Dan kamu, bapa-bapa, janganlah bangkitkan amarah di dalam hati anak-anakmu, tetapi didiklah mereka di dalam ajaran dan nasihat Tuhan. - Efesus 6:4

Sepasang petani miskin bekerja keras untuk membiayai kuliah anak mereka. Betapa bangganya mereka ketika anak itu akhirnya lulus. Mereka berdua diundang untuk menghadiri acara wisuda. Meskipun orang tuanya tidak terpelajar dan berpakaian seadanya, sang anak menyambut mereka dengan sukacita dan dengan bangga memperkenalkannya pada dosen dan teman-temannya.

Saat wisuda, anak itu memberikan sambutan mewakili mahasiswa seangkatannya, dan hadirin terharu mendengarnya. Ketika ia kembali ke tempat duduk, ayahnya berbisik pada ibunya, "Bu, ini panenan kita yang paling baik."

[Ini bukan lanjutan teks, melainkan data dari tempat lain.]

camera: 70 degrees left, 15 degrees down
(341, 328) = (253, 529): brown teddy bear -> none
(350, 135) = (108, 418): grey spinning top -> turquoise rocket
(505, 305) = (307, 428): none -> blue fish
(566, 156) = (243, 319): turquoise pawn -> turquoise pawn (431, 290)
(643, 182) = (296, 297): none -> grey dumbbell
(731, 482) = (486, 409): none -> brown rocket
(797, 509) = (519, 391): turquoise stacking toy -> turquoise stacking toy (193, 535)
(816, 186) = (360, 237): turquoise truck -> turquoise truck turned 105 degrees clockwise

Ya, keluarga adalah investasi yang sangat berharga. Sayangnya, saat ini kita justru lebih banyak mendengar tentang hancurnya nilai-nilai keluarga: kenakalan anak/remaja akibat keluarga berantakan, perselingkuhan, perceraian.

Di sisi lain, tantangan ini sekaligus memperlihatkan betapa strategisnya peran keluarga itu. Keluarga yang kuat membuat gereja kuat; kalau gereja kuat, kota juga kuat; kalau kota kuat, bangsa pun akan kuat.

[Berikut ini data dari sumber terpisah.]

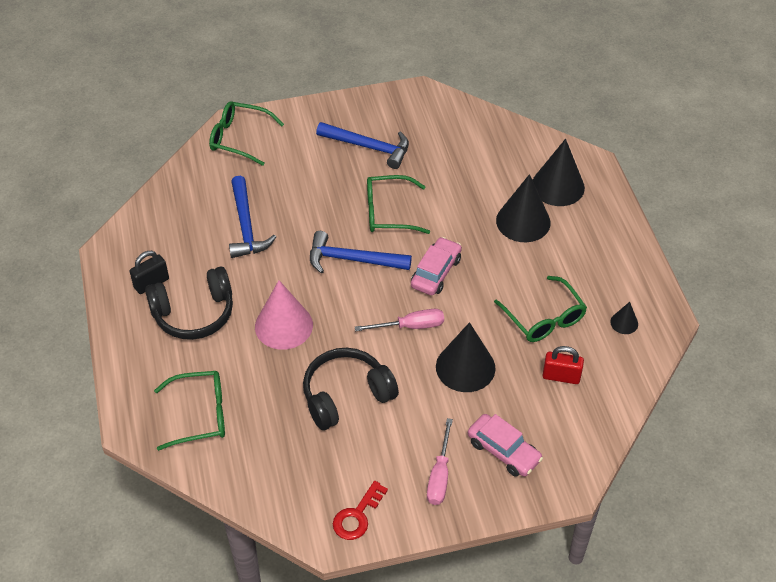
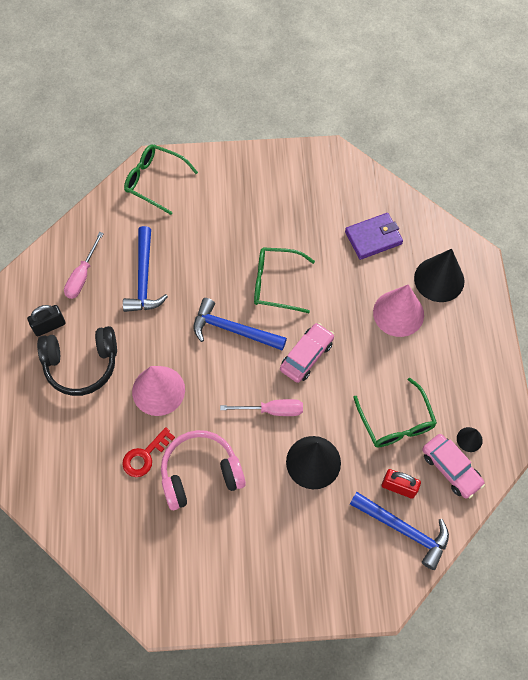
camera: 10 degrees right, 15 degrees up
(200, 415) = (68, 471): green glasses -> none
(346, 395) = (200, 473): black headphones -> pink headphones
(357, 516) = (187, 600): red key -> red key (145, 456)
(369, 147) = (271, 209): blue hammer -> blue hammer (404, 530)
(439, 475) = (267, 571): pink screwdriver -> pink screwdriver (82, 276)
(481, 159) = (373, 238): none -> purple wallet
(503, 451) = (330, 556): pink car -> pink car (451, 468)
(523, 221) = (398, 313): black cone -> pink cone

Prinsip-prinsip untuk membangun keluarga yang kuat ini dapat kita temukan di dalam Firman Tuhan. Kalau kita bersedia mempelajari dan menerapkan prinsip-prinsip Alkitabiah tersebut, jerih payah kita tidak akan sia-sia. Di tengah dunia yang kalut ini, keluarga akan menjadi tempat perlindungan, tempat pembelajaran rohani, tempat pembentukan karakter dan tempat persekutuan yang kreatif. Dengan kata lain, kita akan menuai panen terbaik. ***

Dimuat: Renungan Malam, September 2004.